Last week I bought 2 stocks hoping to make a quick profit in the months to come. Short term volatility is not a concern for me. After all, the last stock I chose in November, Cineplex, dropped in price right after I bought it. But today, I am up more than 6% on that investment. Not too shabby, considering that the average stock market is down 6% in Canada (TSX) and down 4% in the US (S&P500;) during the same period.
Silver Wheaton (SLW.TO)
This silver company based right here in Vancouver buys silver from other miners at really cheap prices and then sells them on the market for huge profits. Their operating margin is 74%. They are trading at only 12-13 times future earnings. Very low compared to its historical valuations which has normally been around 20-30 times. There is nothing wrong with the company. It’s still growing. An absolute bargain right now.
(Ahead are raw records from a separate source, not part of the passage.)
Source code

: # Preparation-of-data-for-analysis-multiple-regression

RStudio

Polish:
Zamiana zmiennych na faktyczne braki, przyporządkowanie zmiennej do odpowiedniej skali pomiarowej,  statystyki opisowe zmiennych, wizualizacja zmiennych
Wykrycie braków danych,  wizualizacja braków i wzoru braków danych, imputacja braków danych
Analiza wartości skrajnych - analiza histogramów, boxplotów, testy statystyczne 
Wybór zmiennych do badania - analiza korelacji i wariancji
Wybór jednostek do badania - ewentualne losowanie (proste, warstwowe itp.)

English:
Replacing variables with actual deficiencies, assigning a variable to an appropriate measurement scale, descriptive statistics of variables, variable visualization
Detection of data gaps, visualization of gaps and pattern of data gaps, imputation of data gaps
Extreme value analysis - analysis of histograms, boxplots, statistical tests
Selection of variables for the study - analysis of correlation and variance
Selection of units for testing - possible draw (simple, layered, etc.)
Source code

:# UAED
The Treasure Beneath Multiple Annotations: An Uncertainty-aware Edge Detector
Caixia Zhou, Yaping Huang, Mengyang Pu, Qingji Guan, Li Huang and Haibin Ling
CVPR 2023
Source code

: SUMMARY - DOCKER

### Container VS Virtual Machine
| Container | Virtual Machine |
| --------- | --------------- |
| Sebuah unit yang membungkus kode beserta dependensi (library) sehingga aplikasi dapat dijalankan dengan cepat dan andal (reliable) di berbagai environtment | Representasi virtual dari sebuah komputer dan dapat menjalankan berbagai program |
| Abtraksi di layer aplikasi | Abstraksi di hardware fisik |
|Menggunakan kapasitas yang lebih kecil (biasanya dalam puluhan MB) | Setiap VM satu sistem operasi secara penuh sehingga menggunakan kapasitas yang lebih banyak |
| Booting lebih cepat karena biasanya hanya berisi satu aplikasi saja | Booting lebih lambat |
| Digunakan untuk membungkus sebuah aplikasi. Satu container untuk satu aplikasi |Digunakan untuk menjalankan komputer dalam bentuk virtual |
Remember this company? I used them for my previous swing trade to make 8% in just over a month. Very well run company. They provide drilling services to other oil companies. Trading at 7-8 times forward earnings. That’s also really low since it normally trades at around 10-20 times. Very cheap right now compared to its intrinsic value.
My strategy this time:.
-If either stock moves up by 10-15% from what I paid, I will consider selling that name alone, or both.
-If either stock moves down by 10-15%, I will buy more stocks of that company.
That’s it. Very simple plan. This strategy will only work however, if you are confident that the company(s) you choose are leaders in their fields, large enough to withstand any kind of recession, and very likely to be more profitable 10 years from now. Both companies fit those criteria for me. And because they are commodity based stocks, I am also protected from inflation. If oil or metal materials become more expensive, then these stocks will likely increase as well.